# Selected extract
------------------------------------------------------------
Tuesday, August 29, 2006

Beard Science Trilogy Pt.1


Over the years man has undertaken some seemingly insurmountable challenges. A few years ago someone wearing a monocle probably looked to the sky one evening and said to his associate at the men's club, "you know old chap, I think one day our boys will fly to that glorious bright crated globe up there in some sort of flying vessel and land on it."

Of course, his gentlemanly acquaintance, Cyril, will have spluttered out his brandy in uncontrollable horror, aghast at such a proclamation of unattainable fantasy, before branding his former friend a witch and sentencing him to forty lashes. But, as we now know, Cynical Cyril would have been proved very wrong.

Similarly, ten million years ago when God's human prototypes, monkeys, ruled the Earth (obviously), if one of them had shrilled to the other, "hey, you mark my words, in a few million years we'll be able to talk quietly and walk upright," he would have been beaten to death with his banana.

Yet here I am. Plus, if I get 999 of my friends together we'll eventually be able to write some Shakespeare. But those things are nothing compared to a man's greatest test, a test I'm about to undertake; growing a beard.
------------------------------------------------------------
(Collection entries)
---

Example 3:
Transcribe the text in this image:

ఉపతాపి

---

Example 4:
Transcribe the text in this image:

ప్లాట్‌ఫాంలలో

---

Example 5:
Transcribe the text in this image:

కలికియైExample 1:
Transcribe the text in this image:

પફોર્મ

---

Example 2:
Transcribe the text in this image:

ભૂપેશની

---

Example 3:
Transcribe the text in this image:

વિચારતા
------------------------------------------------------------
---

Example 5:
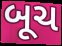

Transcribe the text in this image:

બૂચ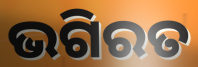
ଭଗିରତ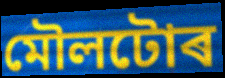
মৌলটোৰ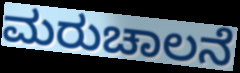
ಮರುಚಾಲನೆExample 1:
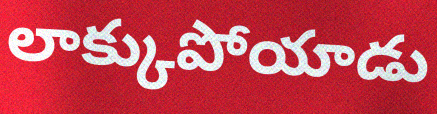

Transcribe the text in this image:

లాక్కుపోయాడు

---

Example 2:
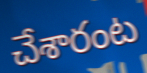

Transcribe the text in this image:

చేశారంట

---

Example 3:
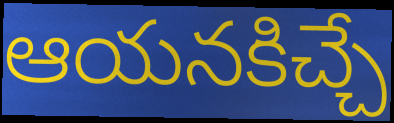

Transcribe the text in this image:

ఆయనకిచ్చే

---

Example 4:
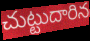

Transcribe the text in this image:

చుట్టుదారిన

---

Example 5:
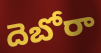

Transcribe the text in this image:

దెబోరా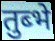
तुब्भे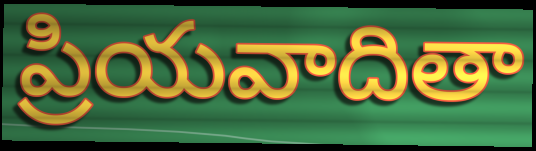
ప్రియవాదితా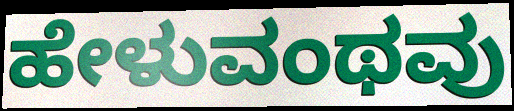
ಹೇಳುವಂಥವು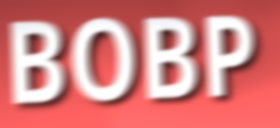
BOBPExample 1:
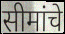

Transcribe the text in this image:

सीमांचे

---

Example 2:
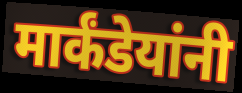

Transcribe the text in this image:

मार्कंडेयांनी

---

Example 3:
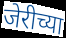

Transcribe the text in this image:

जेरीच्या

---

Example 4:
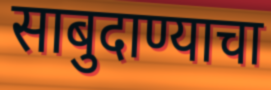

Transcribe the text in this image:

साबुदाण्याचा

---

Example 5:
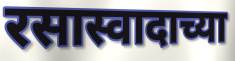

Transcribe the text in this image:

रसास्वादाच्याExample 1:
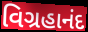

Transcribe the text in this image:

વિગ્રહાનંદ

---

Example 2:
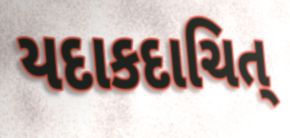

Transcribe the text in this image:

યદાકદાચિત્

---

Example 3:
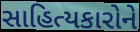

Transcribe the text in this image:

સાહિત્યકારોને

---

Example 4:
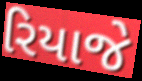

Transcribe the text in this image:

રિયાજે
------------------------------------------------------------
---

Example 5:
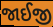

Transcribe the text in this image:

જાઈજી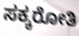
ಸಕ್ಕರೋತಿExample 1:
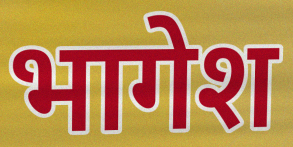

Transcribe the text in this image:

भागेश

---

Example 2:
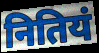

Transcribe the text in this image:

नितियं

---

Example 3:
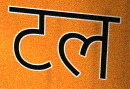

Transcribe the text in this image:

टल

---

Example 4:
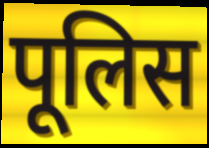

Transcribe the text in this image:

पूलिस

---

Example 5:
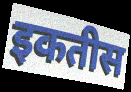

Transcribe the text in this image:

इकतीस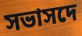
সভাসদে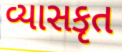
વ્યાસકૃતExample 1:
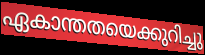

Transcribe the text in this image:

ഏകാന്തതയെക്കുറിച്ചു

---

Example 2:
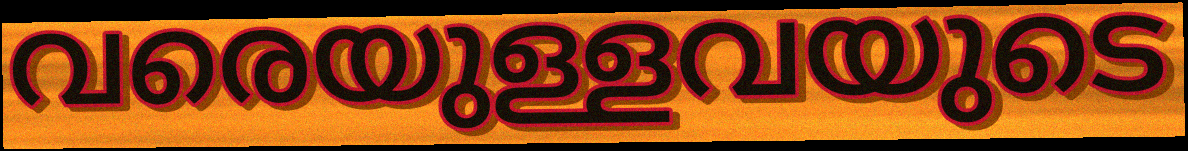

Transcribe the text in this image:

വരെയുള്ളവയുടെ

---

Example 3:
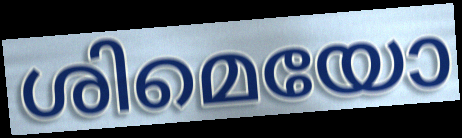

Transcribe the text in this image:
------------------------------------------------------------
Copy out the beard post from "Tuesday, August 29, 2006" down to "proved very wrong.", swapping "monocle" for "top hat".

# Solution to this exercise
Tuesday, August 29, 2006

Beard Science Trilogy Pt.1


Over the years man has undertaken some seemingly insurmountable challenges. A few years ago someone wearing a top hat probably looked to the sky one evening and said to his associate at the men's club, "you know old chap, I think one day our boys will fly to that glorious bright crated globe up there in some sort of flying vessel and land on it."

Of course, his gentlemanly acquaintance, Cyril, will have spluttered out his brandy in uncontrollable horror, aghast at such a proclamation of unattainable fantasy, before branding his former friend a witch and sentencing him to forty lashes. But, as we now know, Cynical Cyril would have been proved very wrong.